With over 8,000 Japanese people residing in the capital of North Rhine-Westphalia, Duesseldorf is often referred to as “Little Tokyo.”

In addition to attracting some of the largest Japanese companies, a flourishing exchange between Duesseldorf’s startup ecosystem and different Japanese startup ecosystems gained momentum during the past five years.

“Duesseldorf is part of JETRO’s (Japan External Trade Organization) Global Acceleration Hub program and together with our partner di­gihub Duesseldorf/Rheinland we have established a very successful matchmaking program for Japanese startups and German companies,” said Theresa Winkels, director of Duesseldorf’s Office of Economic Development.

“As well as the large corporations, we are attracting Japanese companies from industrial IoT (Internet of Things), digital health care, medical robotics and other emerging sectors.”

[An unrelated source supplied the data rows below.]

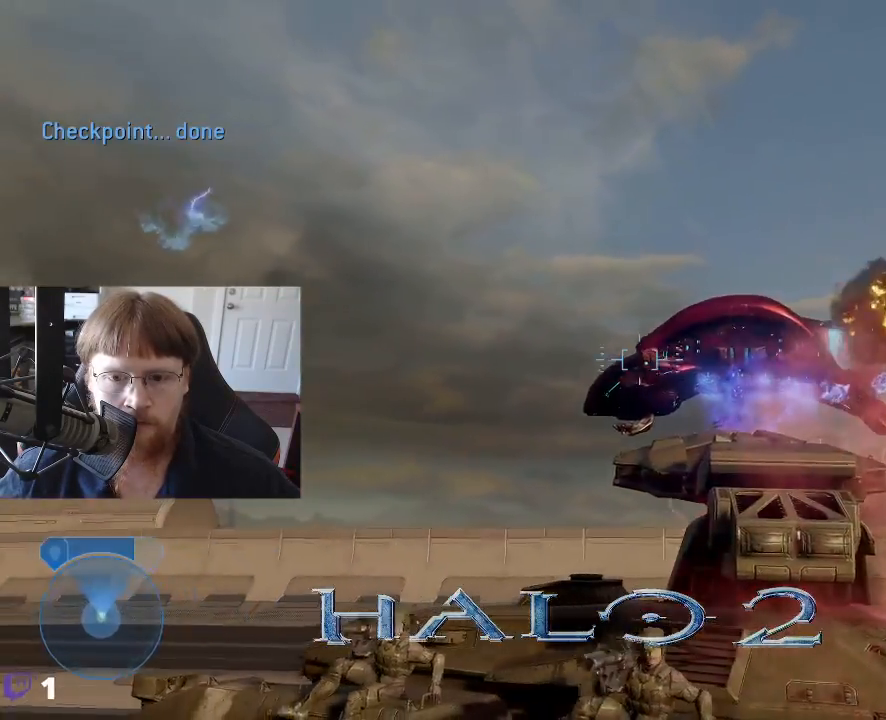
{"keys": ["w"], "events": []}
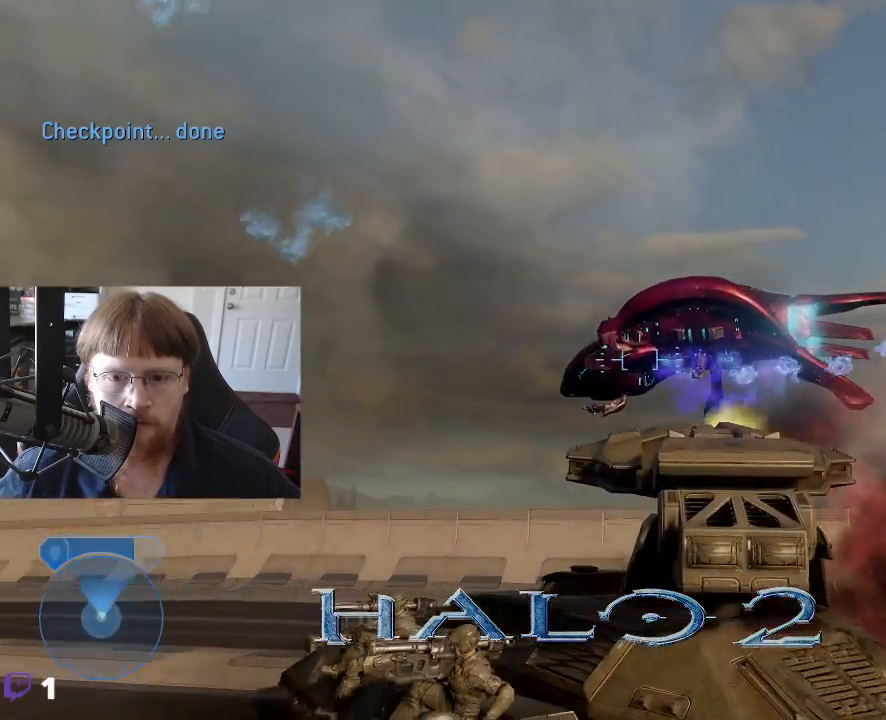
{"keys": [], "events": [[233, "w", "up"]]}
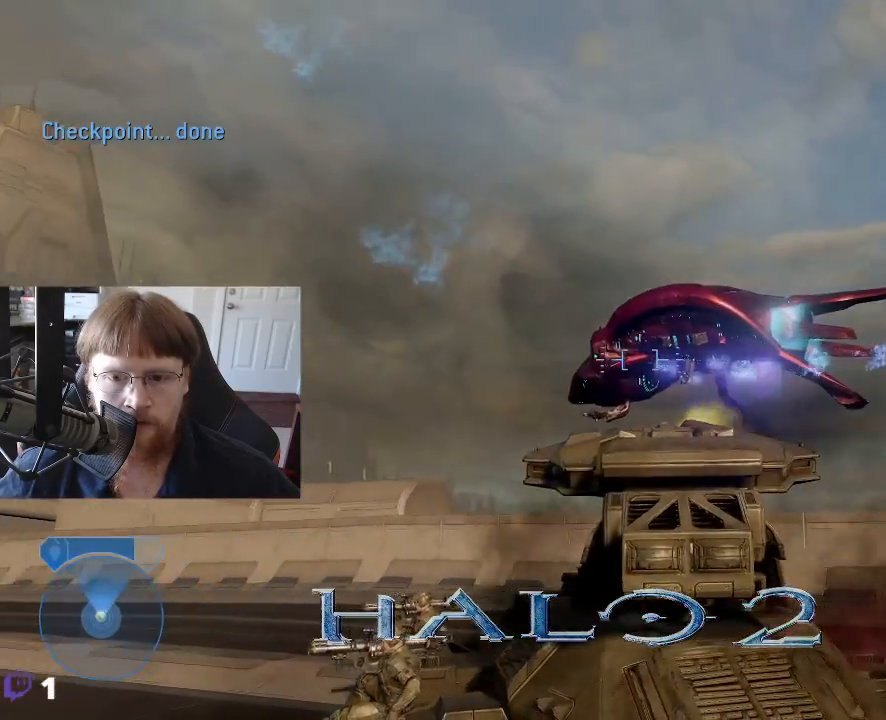
{"keys": ["w"], "events": [[66, "w", "down"]]}
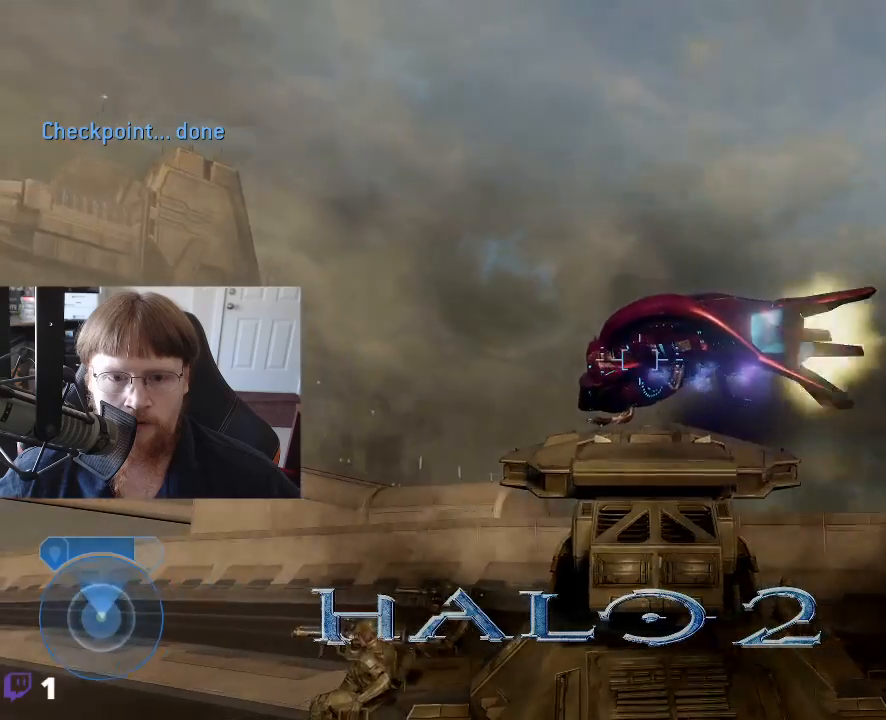
{"keys": ["w"], "events": []}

“Our Japan Desk also supports the cooperation between digihub and X-Hub Tokyo, an accelerator platform for Tokyo-based startups which connects Tokyo’s global innovation ecosystem with the world,” said Benjamin Leonhardt, senior project manager at the Japan Desk of the office’s International Business Service.

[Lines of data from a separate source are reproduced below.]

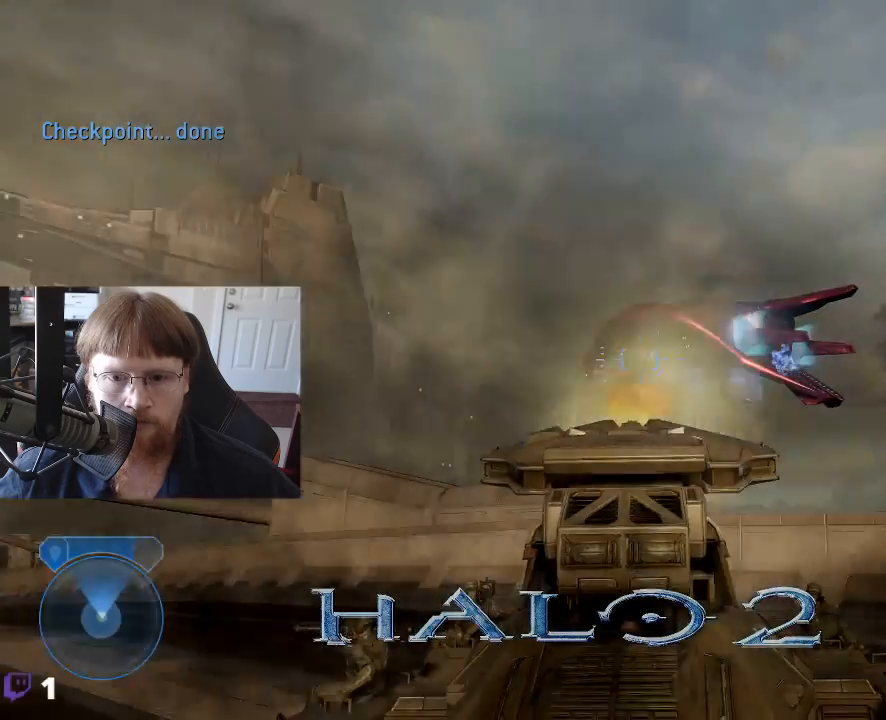
{"keys": [], "events": [[416, "w", "up"]]}
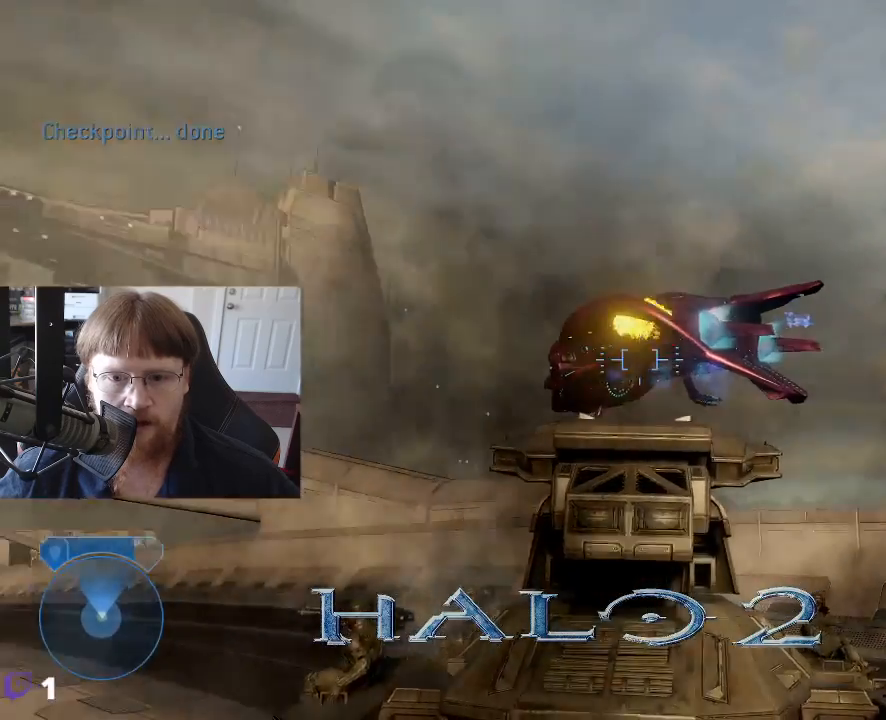
{"keys": [], "events": []}
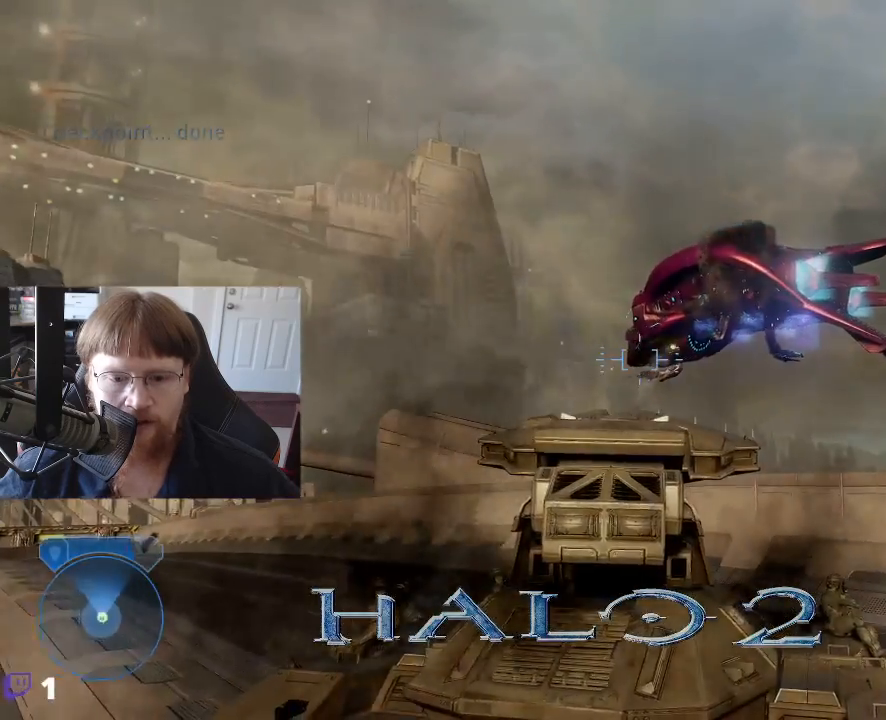
{"keys": [], "events": []}
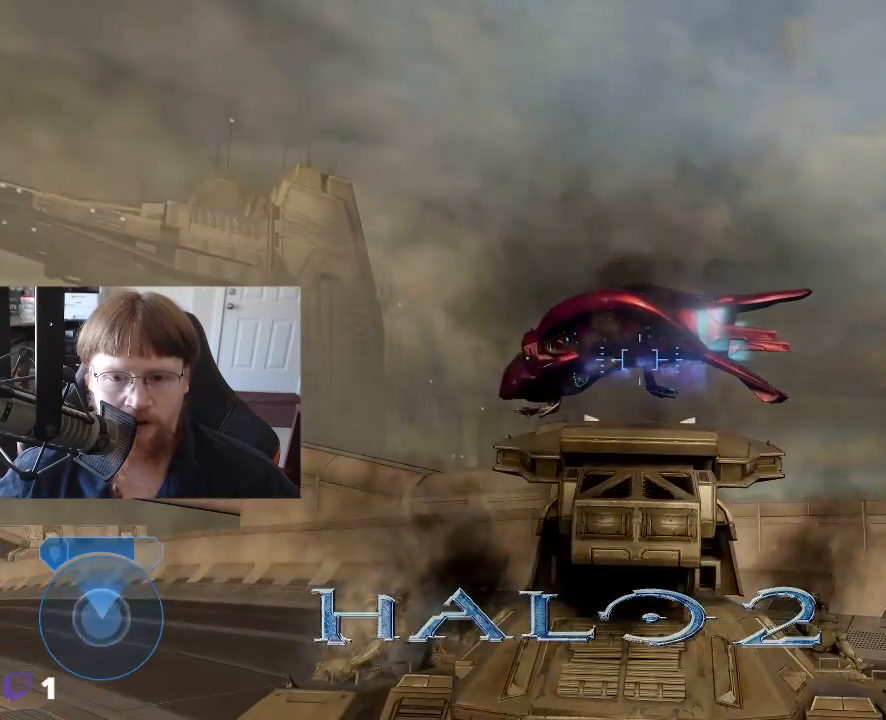
{"keys": [], "events": []}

With Japan-centric infrastructure, a convenient location and access to Europe, Japanese companies started establishing their operations in Duesseldorf over seven decades ago.

“Japanese companies find that Duesseldorf offers a very Japan-like and open-minded environment,” said Annette Klerks, head of department for International Business Service. “Our administration always offers a high level of service for Japanese investors to facilitate comfort and convenience for families and companies.”

A sister city of Chiba Prefecture, Duesseldorf will have on exhibit this month an intricately curated history of “Japanese life” and how it evolved in the city.

The city also hosts an annual Japan Day cultural festival and DoKomi, the largest anime and Japan expo in Germany. The pandemic may have actually strengthened Duesseldorf’s Japanese network.

“People in the city are committed to the Germany-Japan friendship and despite the pandemic, our partners successfully held events this year,” Klerks said.

“Japan will be one of the first destinations visited by an official city delegation after the pandemic,” Winkels said. “We plan to host our regular Duesseldorf Evening in Tokyo event in September 2022. This is the largest international location-promotion event for the city of Duesseldorf, and with our partners we look forward to strengthening connections between Duesseldorf and Japan.”